Thursday, September 03, 2009

No dogs on Aitutaki


There are no dogs on Aitutaki. It’s worth a mention, because the dogs on the parent island, Rarotonga, are endemic, mangy, flea-ridden, sullen, starved and generally obnoxious. They bark and howl at night, they range and prowl, they foul the ground. But on Aitutaki they are mercifully conspicuous by their absence. No one seems to know why there are no dogs. Some chief long ago banned them, perhaps. The island is therefore free also of dog owners.

Back on Rarotonga however, some woman called Esther Honey made provision for a charity veterinary service where dogs hit by vehicles can have a leg amputated. There are notices outside this clinic appealing for money to help the dogs.

Aitutaki is a long way from where you ever are normally. 50 minutes by Air Rarotonga, from Rarotonga. You fly over the featureless Pacific, and then, suddenly, below, there is this breathtakingly exquisite atoll with its huge turquoise lagoon, its islets and coconut palms. Some parts of the Cook Islands are even more remote – Penrhyn, Pukapuka, Palmerston...

We stayed at a resort with nice clean villas – but the dining area and bar were another story. The owner had begun with romantic visions of guests dining on the beach, which is always a bad idea. So the tables and chairs are all on the sand, and nothing is actually level or stable, or free of insects, birds, vermin and other people. The owner herself sits at the bar and gets steadily less coherent as the day goes by. You share your food with predatory minah birds, cats and crabs. You also share it with the resident deity (pictured), whose name is Tangaroa, and who needs some pants.
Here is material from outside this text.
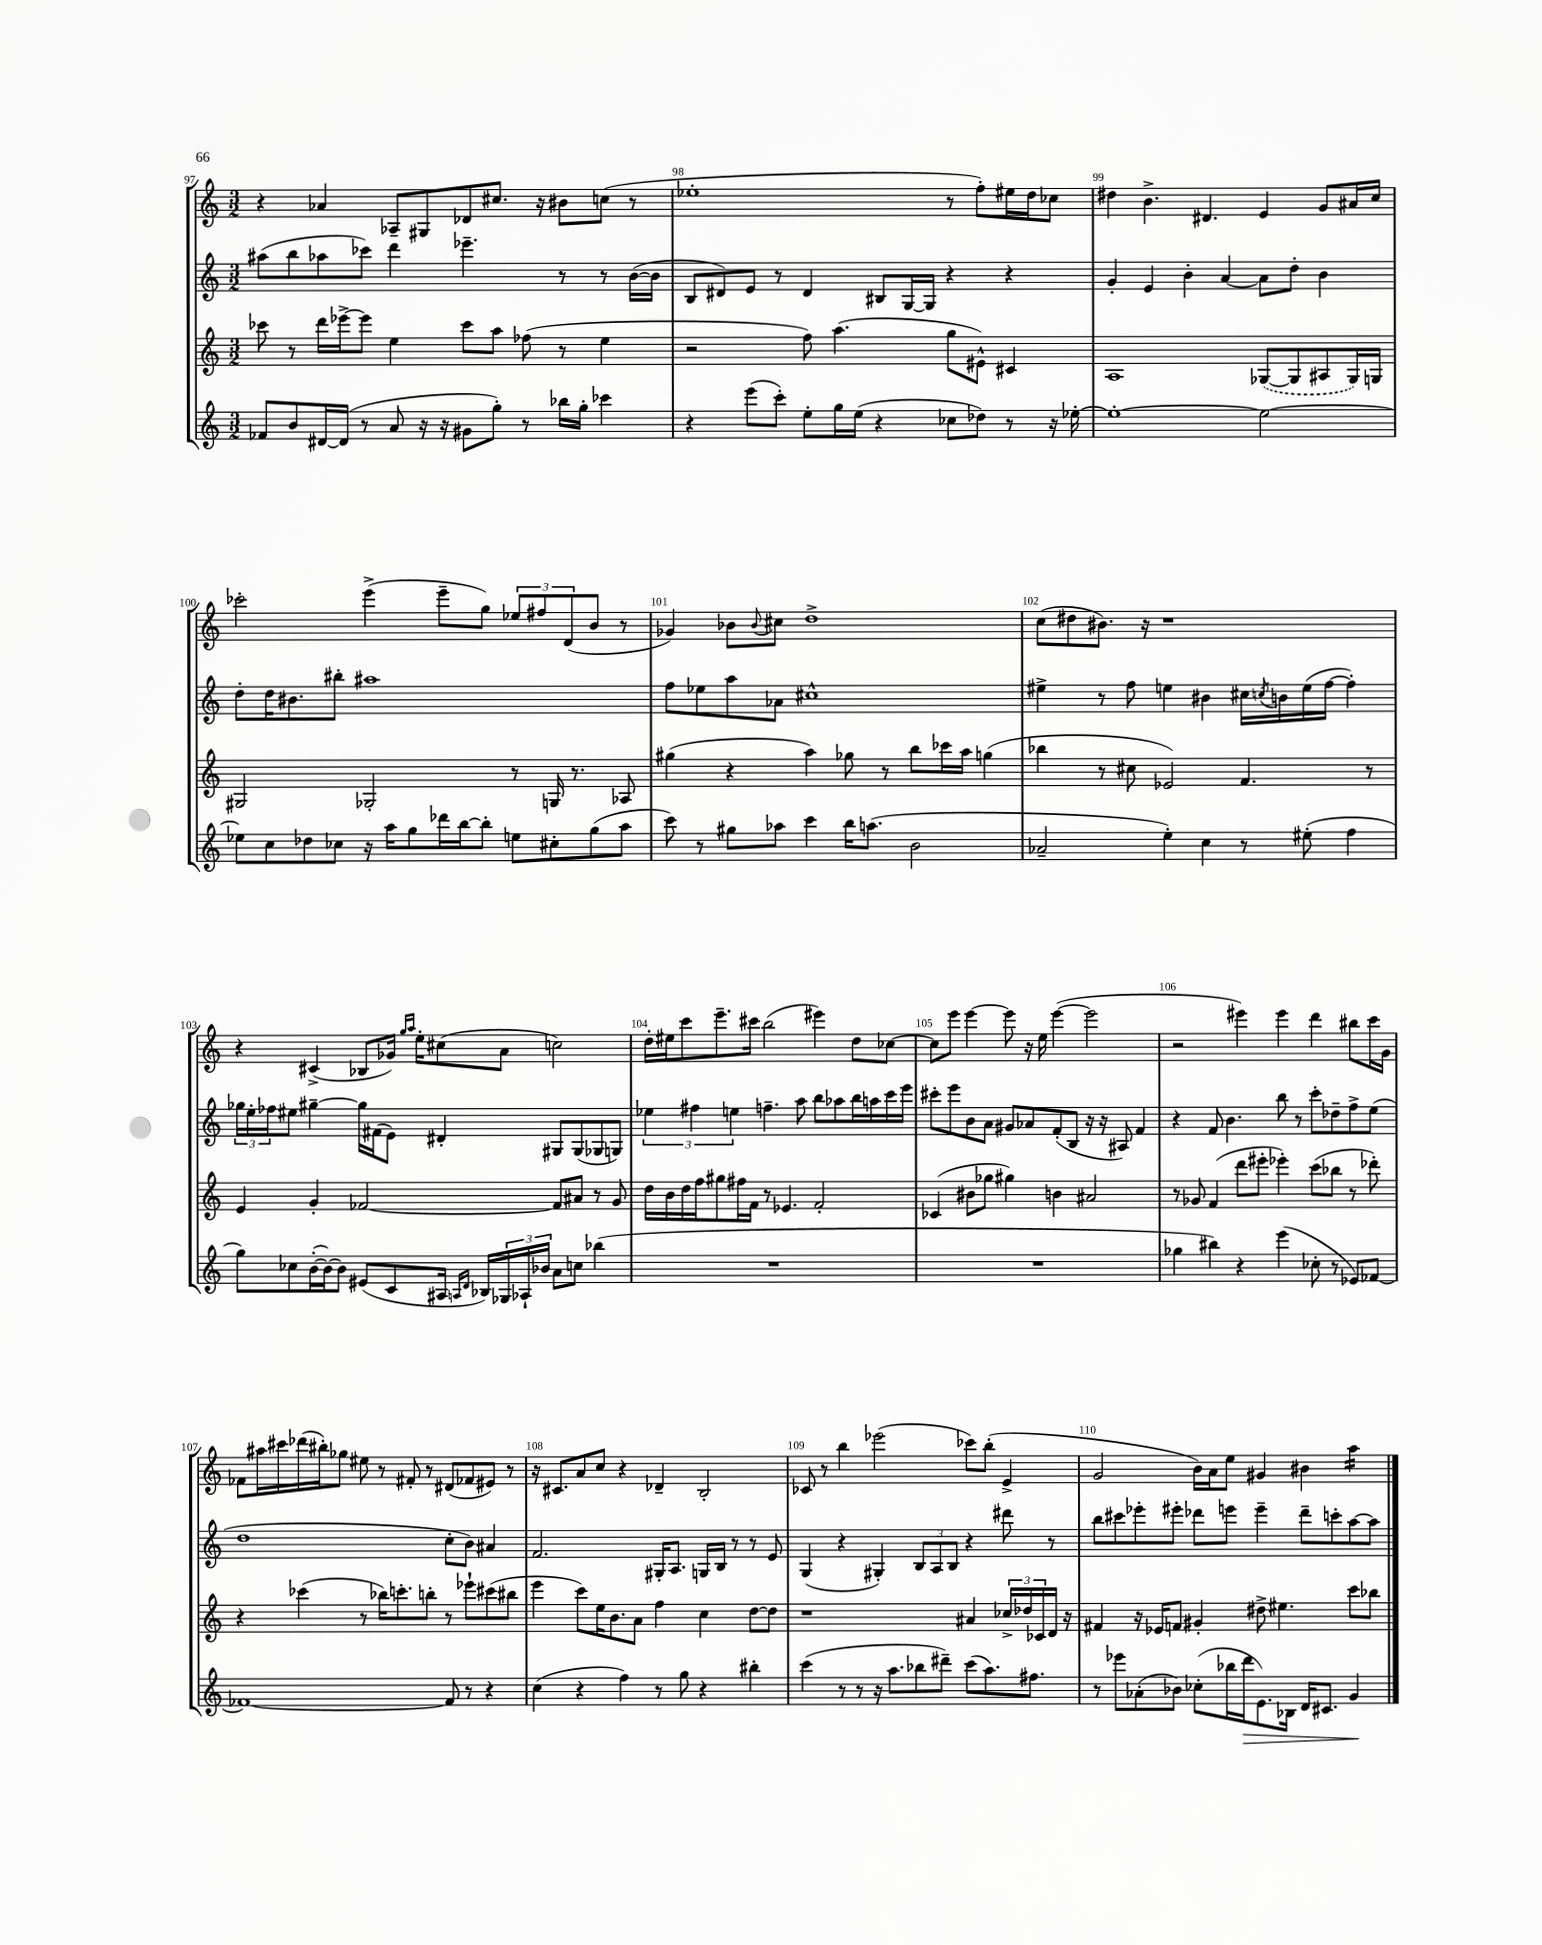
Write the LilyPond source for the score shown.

Downtown on Aitutaki things heat up somewhat. The Blue Nun Cafe is straight out of Graham Greene. It’s right on the waterfront, and you can imagine pirates and yachties lurching ashore to grab a beer and a woman. Any vestige of sophistication has long ago been abandoned. Minimalism rules. A Fijian woman with about 30% metabolism staffs the cafe during the day. Of course we asked her why she came to the Cook Islands. She said, for the job. Well, it’s fairly low on the ladder of human advancement, one might think. Perhaps it’s a stark commentary on the regime of silly Bainimarama, back in Fiji. This manager of the Blue Nun Cafe takes 20 minutes to make a black coffee. But we have it on good authority that, at night, the Blue Nun Cafe really rocks.

One does get weary of tourist rip-offs. The Rarotonga departure tax at the airport is $55 per person, to be paid in cash. If you want to drive a motor vehicle you have to line up at the central police station in two queues, one to pay $20 for a one-year licence (never mind that you want it for only 2 weeks), and the other to have your photo taken. All of this can occupy an hour or two. Most restaurants are seriously overpriced. The toilets anywhere else but at the major resorts range from marginal to sordid. And don’t buy black pearls at the Avarua Saturday market if you want to be sure of their provenance. It’s better not to ask about the government or about corruption or competence... Every time you drive around Rarotonga you pass the sad, derelict Hilton hotel complex, never finished, bankrupt, and it just about bankrupted the country.

But a day out on the lagoon in sunny weather is a very redemptive thing. We visited three islands on the reef – Maina, Moturakau, Tapuaetai.